Verilen Metin:

------------------------

Emsal Mahkeme Kararı İstanbul Anadolu 6. Asliye Ticaret Mahkemesi 2016/406 E. 2018/360 K. 05.04.2018 T.

Görüntülediğiniz mahkeme kararı henüz kesinleşmemiştir. Yararlı olması amacıyla eklenmiştir.

T.C.
İstanbul Anadolu
6. ASLİYE TİCARET MAHKEMESİ
-GEREKÇELİ KARAR –

ESAS NO : 2016/406
KARAR NO : 2018/360

DAVA : Alacak (Ticari Satımdan Kaynaklanan)
DAVA TARİHİ : 05/04/2016
KARAR TARİHİ : 05/04/2018

Mahkememizde görülmekte olan Alacak (Ticari Satımdan Kaynaklanan) davasının yapılan açık yargılaması sonunda,
GEREĞİ DÜŞÜNÜLDÜ:
Davacı vekilinin 05/04/2016 tarihli dava dilekçesinde özetle; müvekkilinin—- nolu kurulu tesisat ile ilgili olarak davalı şirketlerinin elektrik abonesi olduğunu, davalı tarafça düzenlenen faturalarda kayıp kaçak bedeli, iletim bedeli, dağıtım bedeli, PSH bedeli, sayaç okuma bedeli ve kayıp kaçak bedeli üzerinden TRT payı bedeli, Enerji Fonu Bedeli, BTV ve KDV bedeli yansıtılıp tahsil edildiğini, Yargıtay Dairelerinin de tahsil edilen söz konusu tutarların iadesine ilişkin kararlarının olduğunu, yargılamaya giderleriyle ücreti vekaletin karşı tarafa yükletilmesi ile fazlaya ilişkin hakları saklı kalmak üzere 1.000,00 TL nin ödeme tarihlerinden itibaren işleyecek ticari faiz ile davalıdan tahsiline karar verilmesini talep ve dava etmiştir.

------------------------

İstenenler: Mahkeme kararına göre davacı vekili, davalıdan hangi tutarın hangi faizle tahsil edilmesini talep etmiştir?

Gösterilen Veriler:

------------------------

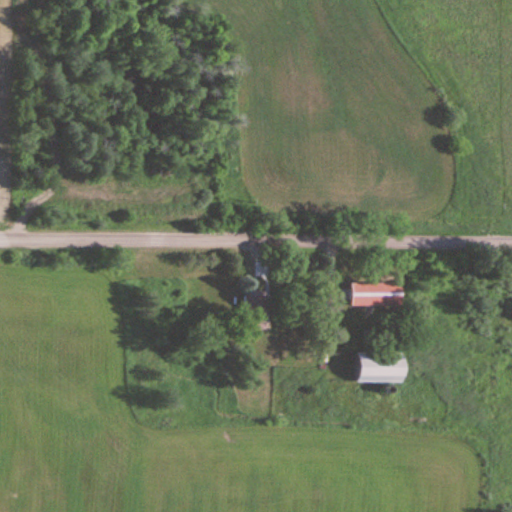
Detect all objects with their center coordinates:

------------------------

Görevin Yanıtı: Davacı vekili, fazlaya ilişkin hakları saklı kalmak üzere 1.000,00 TL'nin ödeme tarihlerinden itibaren işleyecek ticari faiziyle davalıdan tahsilini talep etmiştir.